The Yiddish word kugel comes from the German word kugel which means sphere. While the early German puddings were made with flour that would often puff up into a spherical shape; The Ashkenazi Jews in Europe, my ancestors, decided to try something different. They took the idea of baked pudding and began using noodles, potatoes and sometimes vegetables as the primary ingredient.
My grandmother made a noodle dish she served with her roasted chicken. Skinny egg noodles were fried in butter and set on top of Lokshen noodles. Lokshen noodles are wide egg noodles that often tangle when they cook, making them difficult to separate. Considered to be symbolic of Jewish unity, they are traditionally served on Shabbat, the Friday night dinner that marks the start of the Sabbath.
Easy to make, or so it appeared, the temperature for the butter has to be just right or the noodles burn. I know this because I’ve tried to make this dish several times. In the process of making her dish, I came to realize her noodles were an attempt to replicate noodle kugel without the mixing and baking. Even better, in my opinion, is actual noodle kugel.
My mother made her noodle kugel with leftover noodles. She’d mix in egg, cottage cheese, sauteed onions or chives and chopped parsley. I remember eating this as a side dish on chilly nights, with a slice of roast beef or lamb chop. In a kosher household, meat and dairy are never served together. The kugel made with cheese would be the main dish served with bread, vegetables and salad.
In our household, noodles made frequent appearances. Extra cooked noodles from a previous meal might reappear in the breakfast dish my father called “egg foo yung” composed of various leftovers from our previous night’s dinner mixed into scrambled eggs.
I heard my mother talk about her grandmother’s noodles, sliced by hand from rolled out dough.
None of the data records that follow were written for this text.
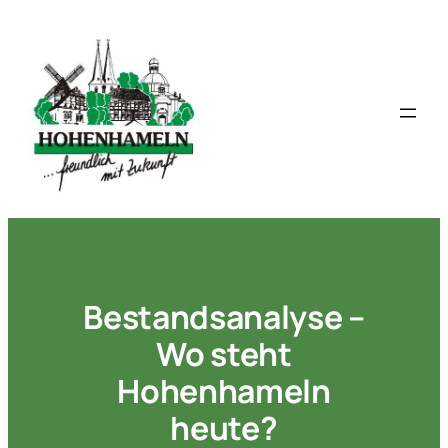
Zum
Inhalt
springen
Bestandsanalyse –
Wo steht
Hohenhameln
heute?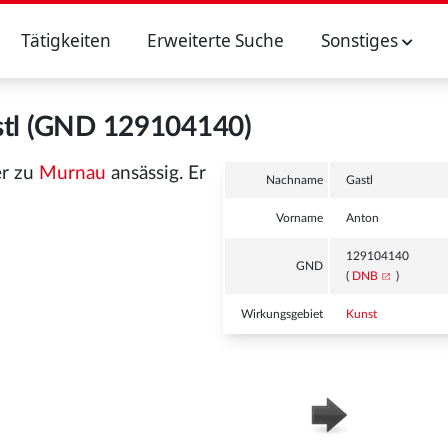
Tätigkeiten
Erweiterte Suche
Sonstiges
stl (GND 129104140)
er zu
Murnau
ansässig. Er
Nachname
Gastl
Vorname
Anton
129104140
GND
(
DNB
)
Wirkungsgebiet
Kunst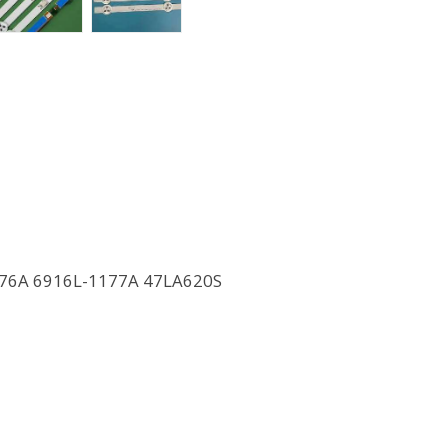
-1176A 6916L-1177A 47LA620S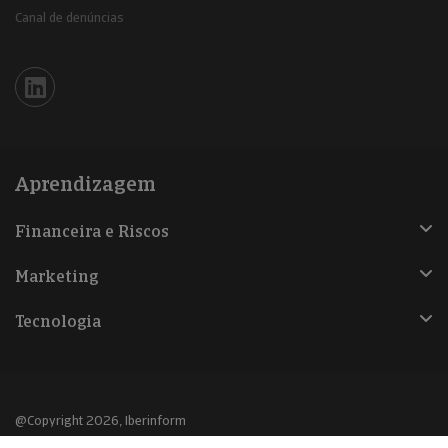
Canal de denúncias
Iberinform en Linkedin
Aprendizagem
Financeira e Riscos
Marketing
Tecnologia
@Copyright 2026, Iberinform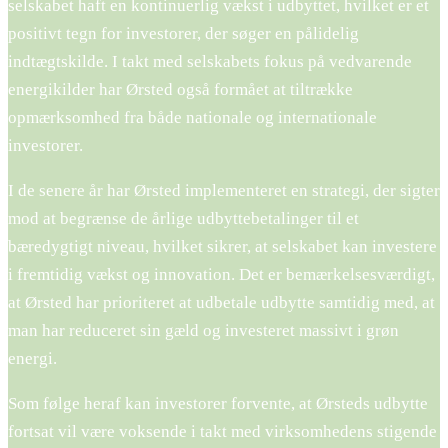
selskabet haft en kontinuerlig vækst i udbyttet, hvilket er et
positivt tegn for investorer, der søger en pålidelig
indtægtskilde. I takt med selskabets fokus på vedvarende
energikilder har Ørsted også formået at tiltrække
opmærksomhed fra både nationale og internationale
investorer.
I de senere år har Ørsted implementeret en strategi, der sigter
mod at begrænse de årlige udbyttebetalinger til et
bæredygtigt niveau, hvilket sikrer, at selskabet kan investere
i fremtidig vækst og innovation. Det er bemærkelsesværdigt,
at Ørsted har prioriteret at udbetale udbytte samtidig med, at
man har reduceret sin gæld og investeret massivt i grøn
energi.
Som følge heraf kan investorer forvente, at Ørsteds udbytte
fortsat vil være voksende i takt med virksomhedens stigende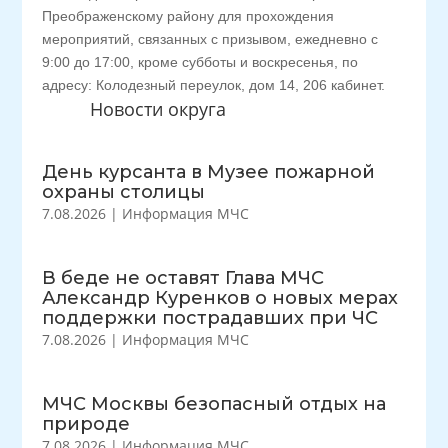
Преображенскому району для прохождения
мероприятий, связанных с призывом, ежедневно с
9:00 до 17:00, кроме субботы и воскресенья, по
адресу: Колодезный переулок, дом 14, 206 кабинет.
Новости округа
День курсанта в Музее пожарной
охраны столицы
7.08.2026
|
Информация МЧС
В беде не оставят Глава МЧС
Александр Куренков о новых мерах
поддержки пострадавших при ЧС
7.08.2026
|
Информация МЧС
МЧС Москвы безопасный отдых на
природе
7.08.2026
|
Информация МЧС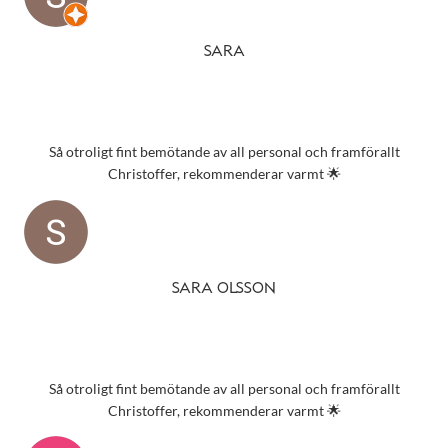
SARA
Så otroligt fint bemötande av all personal och framförallt
Christoffer, rekommenderar varmt 🌟
SARA OLSSON
Så otroligt fint bemötande av all personal och framförallt
Christoffer, rekommenderar varmt 🌟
Rapidly she cut them with a sharp knife before throwing them into boiling water. Noodles were added to chicken soup. Noodles were served alongside a brisket smothered with onions, carrots and potatoes
Aunt Rose made her noodle kugel with raisins, milk, egg, cinnamon and a teaspoon of sugar. She served her noodle kugel at Hannukah dinners and at Rosh Hashana when you greet the New Year with something sweet.
Sweet or savory, a homemade noodle kugel made with love is a treat.